Force est de constater," la presse française a trouvé de quoi s’occuper: interview des passagers, des contrôleurs, des forces de l’ordre et des politiciens, infographies rutilantes et explication sur le fonctionnement des toilettes de train, tout y passera pour occuper leur audience sur l’attentat qui n’a pas eu lieu, l’héroïsme des uns, les petites blessures des autres. Pendant ce temps, le monde continue de tourner. Au vinaigre.

Cela faisait pourtant plusieurs mois que plusieurs analystes, sérieux mais toujours sous le radar des médias grand public, annonçaient à qui voulait l’entendre (rassurez-vous : presque personne) que la situation économique mondiale n’était vraiment pas folichonne et qu’un problème grave couvait. Cela faisait aussi quelques jours que les signes d’une tension hors normes s’accumulaient. Et comme d’habitude, la presse française semble comme prise par surprise. Les analystes maison, tous plus pondérés les uns que les autres, se sont relayés pour rassurer sur un « potentiel de baisse limité », alors que tout indiquait pourtant une nervosité quasi-épileptique de tous les marchés.

Alors forcément, lorsque tous les indicateurs partent au plancher d’un coup, cela engendre quelque peu la panique dans les salles de conférence de presse. Le choix (entre les événements du Thalys et le petit vent de folie boursier) est cependant vite fait. Et puis ce n’est pas comme si les Français y comprenaient subitement quelque chose en économie.

--- Éléments ---

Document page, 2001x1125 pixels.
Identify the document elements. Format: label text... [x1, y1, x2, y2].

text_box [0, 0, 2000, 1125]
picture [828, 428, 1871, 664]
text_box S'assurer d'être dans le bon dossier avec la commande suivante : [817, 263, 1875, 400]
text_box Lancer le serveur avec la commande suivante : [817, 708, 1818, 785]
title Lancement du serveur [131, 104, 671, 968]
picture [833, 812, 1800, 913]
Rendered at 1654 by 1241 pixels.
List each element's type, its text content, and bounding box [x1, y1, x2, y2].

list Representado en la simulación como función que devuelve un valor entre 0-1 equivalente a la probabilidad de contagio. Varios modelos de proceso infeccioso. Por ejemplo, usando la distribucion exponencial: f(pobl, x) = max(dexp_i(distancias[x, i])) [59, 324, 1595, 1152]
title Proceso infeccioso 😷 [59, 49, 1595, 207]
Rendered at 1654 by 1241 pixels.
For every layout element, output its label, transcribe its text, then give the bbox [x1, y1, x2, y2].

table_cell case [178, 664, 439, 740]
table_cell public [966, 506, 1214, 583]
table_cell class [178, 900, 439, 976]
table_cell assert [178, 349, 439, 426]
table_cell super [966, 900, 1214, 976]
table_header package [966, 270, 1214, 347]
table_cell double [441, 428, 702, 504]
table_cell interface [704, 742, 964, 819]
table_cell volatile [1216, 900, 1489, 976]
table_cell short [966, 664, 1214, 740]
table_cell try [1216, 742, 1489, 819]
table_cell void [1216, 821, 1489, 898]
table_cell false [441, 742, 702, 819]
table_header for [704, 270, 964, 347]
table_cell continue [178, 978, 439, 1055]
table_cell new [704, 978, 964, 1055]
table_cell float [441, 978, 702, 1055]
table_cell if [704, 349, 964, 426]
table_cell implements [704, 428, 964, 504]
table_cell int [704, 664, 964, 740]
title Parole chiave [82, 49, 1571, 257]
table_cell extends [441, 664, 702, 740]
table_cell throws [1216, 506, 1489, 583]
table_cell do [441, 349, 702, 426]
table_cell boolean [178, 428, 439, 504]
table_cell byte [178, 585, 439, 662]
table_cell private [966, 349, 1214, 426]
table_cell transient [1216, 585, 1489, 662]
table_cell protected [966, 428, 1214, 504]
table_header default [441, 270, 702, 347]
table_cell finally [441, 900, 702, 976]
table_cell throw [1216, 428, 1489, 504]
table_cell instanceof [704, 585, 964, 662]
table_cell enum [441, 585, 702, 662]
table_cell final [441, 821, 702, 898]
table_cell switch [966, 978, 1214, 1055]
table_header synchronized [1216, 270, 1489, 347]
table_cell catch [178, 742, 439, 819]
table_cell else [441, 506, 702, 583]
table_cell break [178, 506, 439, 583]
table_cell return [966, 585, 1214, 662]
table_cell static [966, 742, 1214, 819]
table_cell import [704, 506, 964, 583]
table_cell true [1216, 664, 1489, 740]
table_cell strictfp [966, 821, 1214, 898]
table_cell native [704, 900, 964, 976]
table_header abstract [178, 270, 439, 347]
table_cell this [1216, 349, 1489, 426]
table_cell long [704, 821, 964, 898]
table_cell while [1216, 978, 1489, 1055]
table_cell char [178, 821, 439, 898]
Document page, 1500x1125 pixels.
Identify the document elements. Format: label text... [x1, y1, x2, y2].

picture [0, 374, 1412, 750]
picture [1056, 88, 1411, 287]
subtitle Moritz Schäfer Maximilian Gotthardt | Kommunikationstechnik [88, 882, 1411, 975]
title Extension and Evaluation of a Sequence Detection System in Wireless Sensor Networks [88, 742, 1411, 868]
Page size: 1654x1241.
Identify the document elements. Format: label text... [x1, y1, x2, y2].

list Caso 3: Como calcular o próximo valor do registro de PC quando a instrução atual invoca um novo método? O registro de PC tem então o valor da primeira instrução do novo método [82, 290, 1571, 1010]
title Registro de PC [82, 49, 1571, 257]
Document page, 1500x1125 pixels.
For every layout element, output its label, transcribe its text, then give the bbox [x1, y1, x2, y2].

--- Travail demandé ---
(a) Recopiez le passage du texte source qui commence par « Alors forcément, lorsque » et se poursuit jusqu'à « chose en économie. ».
(b) D'après le texte source, entre quels deux sujets la presse a-t-elle dû choisir ?

--- Résultats des exercices ---
(a)
Alors forcément, lorsque tous les indicateurs partent au plancher d’un coup, cela engendre quelque peu la panique dans les salles de conférence de presse. Le choix (entre les événements du Thalys et le petit vent de folie boursier) est cependant vite fait. Et puis ce n’est pas comme si les Français y comprenaient subitement quelque chose en économie.

(b) Entre les événements du Thalys et le petit vent de folie boursier.